August 23 ~ Be Kind
Three things in human life are important: the first is to be kind; the second is to be kind; and the third is to be kind.”
— Henry James

Henry JamesNovelist and short story writer Henry James (1843–1916) was born in New York City. His father was a theological thinker, and his brother was William James, a pioneering philosopher.

A self-described “devourer of libraries,” James loved to travel and write about the world he encountered. He moved to Paris in 1875, then to London where he penned his first best-seller, Daisy Miller (1878).

“It takes a great deal of history to produce a little literature,” he believed.

A life-long bachelor, James explored what he called “Americano-European legends” with complex characters in The Portrait of a Lady (1881). His fifty-year literary career captured the spirit of place and the nuance of cultural identity.

An influence on Gertrude Stein, Emile Zola, and T.S. Eliot, James observed in The Madonna of the Future (1879), “Cats and monkeys—monkeys and cats—all human life is there!”

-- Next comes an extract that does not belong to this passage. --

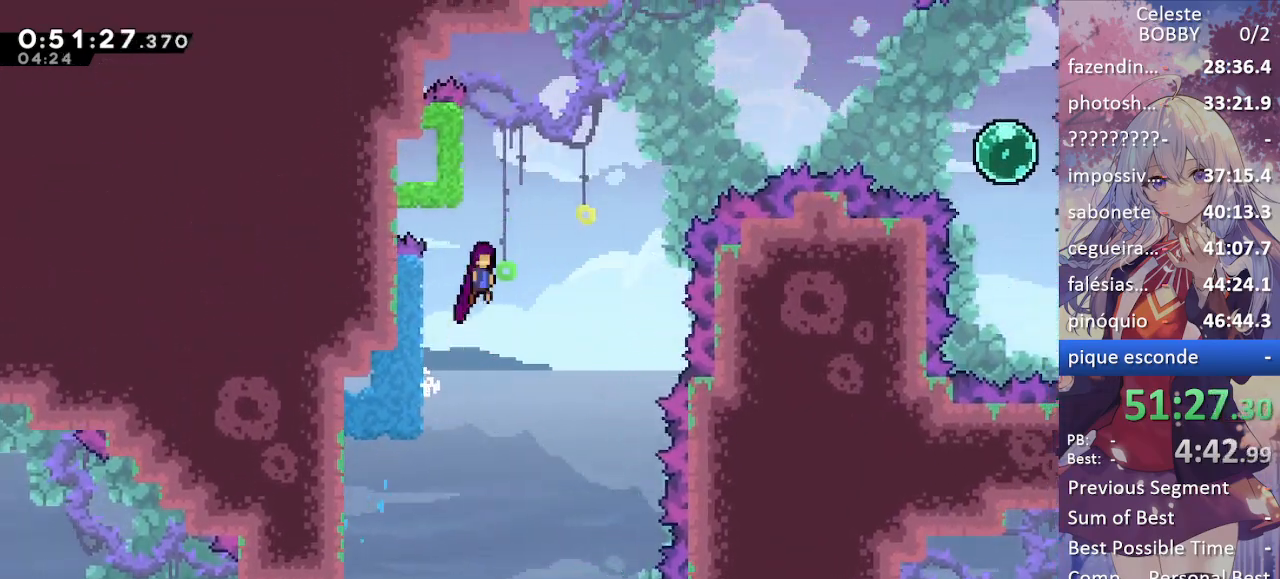
{"keys": ["right"], "events": [[17, "right", "up"], [167, "grab", "up"], [200, "left", "down"], [250, "dash", "down"], [250, "jump", "up"], [400, "dash", "up"], [400, "right", "down"], [450, "left", "up"]]}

“Live all you can; it’s a mistake not to,” he wrote in The Ambassadors (1903). “It doesn’t so much matter what you do in particular, so long as you have your life. If you haven’t had that, what have you had?”

Henry James reminds us to root every gesture in kindness, whether spoken or written. Can we live with compassion, again and again?

Shine your lightBe the opportunity for kindness.